▶ WHAT NEEDS TO BE DONE: For the listing that follows, report how many lines contain the word "fractalNoise", giving the number and no other text.

▶ DATA FOR THE TASK:

* * *

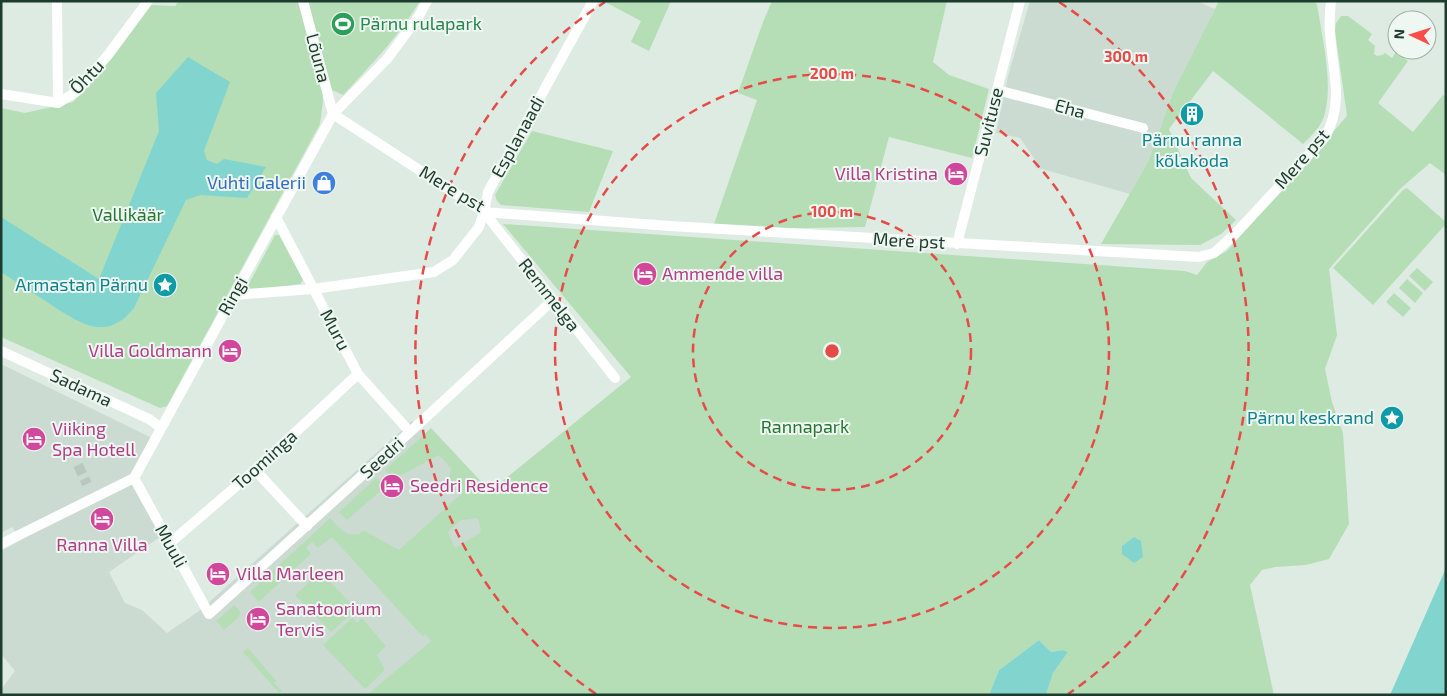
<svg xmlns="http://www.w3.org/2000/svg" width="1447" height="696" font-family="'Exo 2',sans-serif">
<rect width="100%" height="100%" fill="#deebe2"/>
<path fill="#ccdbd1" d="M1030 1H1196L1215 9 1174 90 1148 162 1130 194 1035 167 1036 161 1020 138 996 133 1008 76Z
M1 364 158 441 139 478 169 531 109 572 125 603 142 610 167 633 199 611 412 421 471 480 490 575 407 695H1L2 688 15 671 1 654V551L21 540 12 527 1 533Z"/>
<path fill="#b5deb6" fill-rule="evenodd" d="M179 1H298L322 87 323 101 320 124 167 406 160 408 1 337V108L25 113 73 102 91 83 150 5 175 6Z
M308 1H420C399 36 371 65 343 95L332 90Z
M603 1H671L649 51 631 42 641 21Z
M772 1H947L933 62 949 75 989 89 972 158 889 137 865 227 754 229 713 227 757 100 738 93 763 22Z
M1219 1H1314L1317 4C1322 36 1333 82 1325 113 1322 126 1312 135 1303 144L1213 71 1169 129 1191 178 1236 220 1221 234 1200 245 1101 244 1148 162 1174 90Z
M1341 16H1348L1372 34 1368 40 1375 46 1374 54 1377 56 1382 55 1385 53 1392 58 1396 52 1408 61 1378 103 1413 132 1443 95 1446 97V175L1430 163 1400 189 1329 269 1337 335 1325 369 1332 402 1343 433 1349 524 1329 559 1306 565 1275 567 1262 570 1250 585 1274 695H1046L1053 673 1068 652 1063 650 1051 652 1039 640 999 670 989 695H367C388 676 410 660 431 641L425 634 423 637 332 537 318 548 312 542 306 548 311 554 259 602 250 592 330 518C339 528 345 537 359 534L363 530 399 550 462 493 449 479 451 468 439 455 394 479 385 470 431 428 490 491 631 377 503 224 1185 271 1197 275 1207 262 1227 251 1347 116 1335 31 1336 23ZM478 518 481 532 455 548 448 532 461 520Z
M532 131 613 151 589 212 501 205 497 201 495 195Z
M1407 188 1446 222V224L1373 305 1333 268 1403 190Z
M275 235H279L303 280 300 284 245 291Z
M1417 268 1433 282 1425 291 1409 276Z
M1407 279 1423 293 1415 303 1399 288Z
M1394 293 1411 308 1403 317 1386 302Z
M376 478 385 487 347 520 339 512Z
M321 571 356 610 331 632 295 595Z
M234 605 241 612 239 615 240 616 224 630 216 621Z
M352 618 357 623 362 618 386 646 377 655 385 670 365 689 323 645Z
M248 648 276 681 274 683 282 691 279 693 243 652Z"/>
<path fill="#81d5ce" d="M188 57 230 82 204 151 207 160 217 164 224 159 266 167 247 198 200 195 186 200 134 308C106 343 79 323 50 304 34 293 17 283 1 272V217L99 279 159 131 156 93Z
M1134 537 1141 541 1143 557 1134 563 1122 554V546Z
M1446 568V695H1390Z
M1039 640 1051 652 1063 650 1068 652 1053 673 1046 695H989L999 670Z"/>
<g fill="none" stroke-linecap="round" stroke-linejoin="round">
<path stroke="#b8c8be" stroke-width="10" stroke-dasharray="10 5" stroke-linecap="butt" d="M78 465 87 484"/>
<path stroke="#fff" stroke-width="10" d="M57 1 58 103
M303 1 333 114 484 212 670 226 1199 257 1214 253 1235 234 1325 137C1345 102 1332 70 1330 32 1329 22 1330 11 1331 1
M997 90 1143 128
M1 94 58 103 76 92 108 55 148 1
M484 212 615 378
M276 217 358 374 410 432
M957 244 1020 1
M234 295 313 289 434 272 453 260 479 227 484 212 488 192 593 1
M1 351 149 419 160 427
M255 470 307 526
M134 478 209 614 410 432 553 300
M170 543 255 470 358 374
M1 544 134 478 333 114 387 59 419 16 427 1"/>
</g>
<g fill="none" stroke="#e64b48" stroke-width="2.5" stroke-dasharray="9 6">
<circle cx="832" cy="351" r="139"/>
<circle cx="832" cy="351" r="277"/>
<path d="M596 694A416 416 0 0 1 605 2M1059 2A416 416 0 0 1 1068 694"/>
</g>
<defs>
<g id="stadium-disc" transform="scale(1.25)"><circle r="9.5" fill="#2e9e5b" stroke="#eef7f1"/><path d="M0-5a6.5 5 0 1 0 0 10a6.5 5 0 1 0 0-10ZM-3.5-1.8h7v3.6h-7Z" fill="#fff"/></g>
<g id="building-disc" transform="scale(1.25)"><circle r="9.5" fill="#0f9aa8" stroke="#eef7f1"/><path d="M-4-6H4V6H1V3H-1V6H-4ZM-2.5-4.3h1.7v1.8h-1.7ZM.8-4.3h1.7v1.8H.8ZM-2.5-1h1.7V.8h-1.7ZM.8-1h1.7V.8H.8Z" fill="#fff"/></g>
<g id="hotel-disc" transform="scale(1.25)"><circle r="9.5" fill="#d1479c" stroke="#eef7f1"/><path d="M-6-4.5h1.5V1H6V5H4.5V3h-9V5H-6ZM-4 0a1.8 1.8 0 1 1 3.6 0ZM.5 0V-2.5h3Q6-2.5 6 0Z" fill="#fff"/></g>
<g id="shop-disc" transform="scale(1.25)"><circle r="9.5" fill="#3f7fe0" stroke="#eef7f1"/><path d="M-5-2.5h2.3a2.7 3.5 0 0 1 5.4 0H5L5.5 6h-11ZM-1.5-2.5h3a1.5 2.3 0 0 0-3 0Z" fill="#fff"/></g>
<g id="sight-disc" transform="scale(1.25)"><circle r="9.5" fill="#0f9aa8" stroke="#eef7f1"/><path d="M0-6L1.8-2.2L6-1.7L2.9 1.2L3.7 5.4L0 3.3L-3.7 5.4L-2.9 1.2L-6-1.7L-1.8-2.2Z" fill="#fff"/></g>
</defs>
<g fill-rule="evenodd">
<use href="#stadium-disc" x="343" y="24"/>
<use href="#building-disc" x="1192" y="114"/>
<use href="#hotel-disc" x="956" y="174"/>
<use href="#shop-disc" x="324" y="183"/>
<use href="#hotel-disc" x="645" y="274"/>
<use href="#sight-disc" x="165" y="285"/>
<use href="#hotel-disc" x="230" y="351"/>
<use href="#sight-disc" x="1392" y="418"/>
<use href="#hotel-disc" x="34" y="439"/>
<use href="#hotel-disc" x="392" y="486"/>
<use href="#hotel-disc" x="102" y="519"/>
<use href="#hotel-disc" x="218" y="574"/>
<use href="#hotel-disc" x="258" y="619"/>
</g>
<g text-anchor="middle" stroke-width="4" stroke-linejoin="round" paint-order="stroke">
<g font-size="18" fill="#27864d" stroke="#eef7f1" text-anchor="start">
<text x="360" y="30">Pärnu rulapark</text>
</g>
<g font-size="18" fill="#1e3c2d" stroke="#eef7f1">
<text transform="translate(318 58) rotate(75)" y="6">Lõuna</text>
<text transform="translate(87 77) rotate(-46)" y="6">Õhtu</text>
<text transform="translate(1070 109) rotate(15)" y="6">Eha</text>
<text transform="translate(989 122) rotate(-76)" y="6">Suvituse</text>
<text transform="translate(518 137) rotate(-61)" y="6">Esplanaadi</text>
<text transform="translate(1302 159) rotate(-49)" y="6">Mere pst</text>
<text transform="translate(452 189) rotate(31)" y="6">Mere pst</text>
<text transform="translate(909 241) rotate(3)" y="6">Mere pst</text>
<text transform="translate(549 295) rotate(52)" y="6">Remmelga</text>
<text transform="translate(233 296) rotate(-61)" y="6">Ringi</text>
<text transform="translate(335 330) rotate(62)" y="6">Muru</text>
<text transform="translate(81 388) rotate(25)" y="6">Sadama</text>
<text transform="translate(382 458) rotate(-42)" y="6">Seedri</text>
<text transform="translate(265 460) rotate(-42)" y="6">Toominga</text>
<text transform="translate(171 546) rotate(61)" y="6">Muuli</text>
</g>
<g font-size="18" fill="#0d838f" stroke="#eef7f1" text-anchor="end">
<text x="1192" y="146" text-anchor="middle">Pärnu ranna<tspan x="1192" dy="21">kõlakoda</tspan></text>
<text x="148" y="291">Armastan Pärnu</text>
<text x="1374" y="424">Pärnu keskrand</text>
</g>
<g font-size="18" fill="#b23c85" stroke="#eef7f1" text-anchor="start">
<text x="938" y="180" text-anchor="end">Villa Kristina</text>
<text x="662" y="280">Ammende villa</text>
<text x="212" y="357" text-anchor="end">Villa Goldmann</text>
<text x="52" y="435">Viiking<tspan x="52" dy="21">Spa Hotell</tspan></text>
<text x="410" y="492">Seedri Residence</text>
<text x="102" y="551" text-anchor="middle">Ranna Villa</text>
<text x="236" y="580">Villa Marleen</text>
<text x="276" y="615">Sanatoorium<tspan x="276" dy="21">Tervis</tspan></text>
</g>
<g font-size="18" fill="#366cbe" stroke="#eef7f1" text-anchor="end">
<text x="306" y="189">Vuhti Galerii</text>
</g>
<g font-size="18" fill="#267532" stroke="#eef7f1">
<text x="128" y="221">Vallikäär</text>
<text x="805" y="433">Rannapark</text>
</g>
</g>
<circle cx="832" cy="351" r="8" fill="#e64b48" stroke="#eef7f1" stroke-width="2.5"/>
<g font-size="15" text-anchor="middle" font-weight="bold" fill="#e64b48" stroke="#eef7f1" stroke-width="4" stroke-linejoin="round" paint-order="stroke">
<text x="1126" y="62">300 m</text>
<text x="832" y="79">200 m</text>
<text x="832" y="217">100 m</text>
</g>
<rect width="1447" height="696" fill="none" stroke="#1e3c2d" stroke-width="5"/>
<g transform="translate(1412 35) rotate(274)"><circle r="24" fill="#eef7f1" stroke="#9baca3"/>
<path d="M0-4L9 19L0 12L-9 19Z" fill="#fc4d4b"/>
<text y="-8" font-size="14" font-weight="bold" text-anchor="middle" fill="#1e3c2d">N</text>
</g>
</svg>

* * *

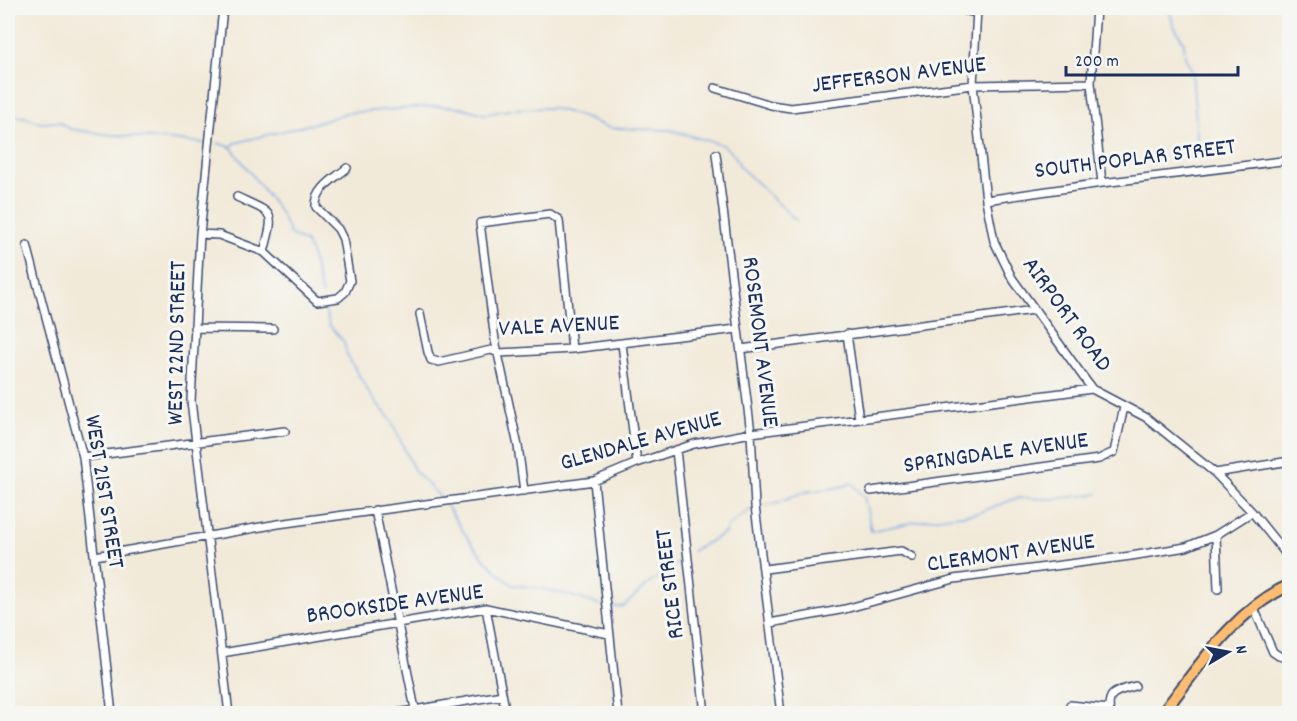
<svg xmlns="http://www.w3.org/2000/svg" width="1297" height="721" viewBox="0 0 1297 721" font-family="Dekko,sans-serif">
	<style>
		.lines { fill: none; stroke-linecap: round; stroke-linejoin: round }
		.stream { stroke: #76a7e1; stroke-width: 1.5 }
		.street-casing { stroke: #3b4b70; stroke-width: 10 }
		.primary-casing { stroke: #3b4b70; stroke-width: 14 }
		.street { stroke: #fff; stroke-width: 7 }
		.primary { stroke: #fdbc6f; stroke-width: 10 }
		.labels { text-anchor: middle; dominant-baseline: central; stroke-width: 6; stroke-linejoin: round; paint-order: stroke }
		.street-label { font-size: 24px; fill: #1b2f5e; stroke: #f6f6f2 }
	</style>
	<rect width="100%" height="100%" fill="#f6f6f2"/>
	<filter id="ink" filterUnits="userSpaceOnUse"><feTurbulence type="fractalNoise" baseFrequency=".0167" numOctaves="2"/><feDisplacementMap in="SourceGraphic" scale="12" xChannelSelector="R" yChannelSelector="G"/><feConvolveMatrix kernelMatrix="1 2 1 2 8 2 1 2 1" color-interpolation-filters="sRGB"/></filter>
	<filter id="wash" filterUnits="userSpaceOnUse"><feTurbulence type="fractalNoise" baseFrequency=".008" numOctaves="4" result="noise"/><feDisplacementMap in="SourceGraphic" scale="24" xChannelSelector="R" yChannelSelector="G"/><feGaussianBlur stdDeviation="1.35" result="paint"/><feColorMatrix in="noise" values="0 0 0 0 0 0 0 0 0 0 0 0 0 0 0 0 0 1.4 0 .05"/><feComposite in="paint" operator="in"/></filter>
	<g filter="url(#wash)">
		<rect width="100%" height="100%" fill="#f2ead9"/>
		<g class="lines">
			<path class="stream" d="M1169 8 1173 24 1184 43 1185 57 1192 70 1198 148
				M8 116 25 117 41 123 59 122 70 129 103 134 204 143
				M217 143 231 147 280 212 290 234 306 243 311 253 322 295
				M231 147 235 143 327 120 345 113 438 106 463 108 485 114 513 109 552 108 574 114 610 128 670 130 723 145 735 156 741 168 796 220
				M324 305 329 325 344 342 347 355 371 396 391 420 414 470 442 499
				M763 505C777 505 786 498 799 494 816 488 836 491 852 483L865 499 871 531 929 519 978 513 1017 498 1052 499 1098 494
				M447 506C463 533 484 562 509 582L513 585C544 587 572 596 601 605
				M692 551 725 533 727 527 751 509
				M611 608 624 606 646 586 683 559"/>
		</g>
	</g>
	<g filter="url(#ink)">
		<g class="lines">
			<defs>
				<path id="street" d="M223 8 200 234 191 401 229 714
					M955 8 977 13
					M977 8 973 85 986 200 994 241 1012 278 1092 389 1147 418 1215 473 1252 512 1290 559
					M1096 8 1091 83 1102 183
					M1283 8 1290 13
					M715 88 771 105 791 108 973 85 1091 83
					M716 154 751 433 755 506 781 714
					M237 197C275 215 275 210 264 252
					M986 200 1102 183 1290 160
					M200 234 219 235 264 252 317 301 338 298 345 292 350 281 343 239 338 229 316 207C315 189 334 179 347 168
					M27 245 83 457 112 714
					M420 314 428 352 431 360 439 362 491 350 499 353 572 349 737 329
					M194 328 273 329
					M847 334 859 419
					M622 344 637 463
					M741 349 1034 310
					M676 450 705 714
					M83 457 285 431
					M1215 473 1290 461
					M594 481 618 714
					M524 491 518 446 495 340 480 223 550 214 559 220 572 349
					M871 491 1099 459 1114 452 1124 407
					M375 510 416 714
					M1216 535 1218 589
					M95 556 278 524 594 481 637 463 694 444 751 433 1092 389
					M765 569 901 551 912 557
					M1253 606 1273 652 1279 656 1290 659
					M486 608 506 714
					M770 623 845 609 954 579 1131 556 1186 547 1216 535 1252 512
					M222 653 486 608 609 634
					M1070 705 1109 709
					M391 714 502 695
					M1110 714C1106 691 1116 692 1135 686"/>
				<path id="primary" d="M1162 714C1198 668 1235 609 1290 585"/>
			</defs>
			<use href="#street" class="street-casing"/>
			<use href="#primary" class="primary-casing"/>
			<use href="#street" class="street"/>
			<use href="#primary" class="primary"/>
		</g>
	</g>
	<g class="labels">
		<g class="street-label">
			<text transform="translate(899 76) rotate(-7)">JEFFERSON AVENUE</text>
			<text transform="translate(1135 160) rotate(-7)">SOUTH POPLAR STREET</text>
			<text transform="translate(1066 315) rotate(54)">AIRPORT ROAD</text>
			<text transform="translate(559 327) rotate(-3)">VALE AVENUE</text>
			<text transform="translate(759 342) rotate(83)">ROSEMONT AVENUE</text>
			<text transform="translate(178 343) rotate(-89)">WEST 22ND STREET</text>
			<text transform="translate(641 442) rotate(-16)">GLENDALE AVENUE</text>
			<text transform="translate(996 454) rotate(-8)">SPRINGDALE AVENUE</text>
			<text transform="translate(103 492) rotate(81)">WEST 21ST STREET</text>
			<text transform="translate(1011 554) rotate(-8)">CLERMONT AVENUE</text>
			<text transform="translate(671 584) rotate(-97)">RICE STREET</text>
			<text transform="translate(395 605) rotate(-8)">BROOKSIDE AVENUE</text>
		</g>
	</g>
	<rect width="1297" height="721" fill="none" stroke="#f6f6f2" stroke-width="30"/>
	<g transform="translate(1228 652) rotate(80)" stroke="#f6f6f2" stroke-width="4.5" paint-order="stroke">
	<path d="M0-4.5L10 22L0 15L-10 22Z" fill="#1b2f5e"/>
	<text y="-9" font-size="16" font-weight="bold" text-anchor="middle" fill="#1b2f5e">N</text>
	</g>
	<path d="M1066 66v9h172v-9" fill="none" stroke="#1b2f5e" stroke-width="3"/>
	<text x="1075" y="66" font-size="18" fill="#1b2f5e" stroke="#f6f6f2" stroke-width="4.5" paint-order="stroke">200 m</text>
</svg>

* * *

▶ WORKED SOLUTION: 2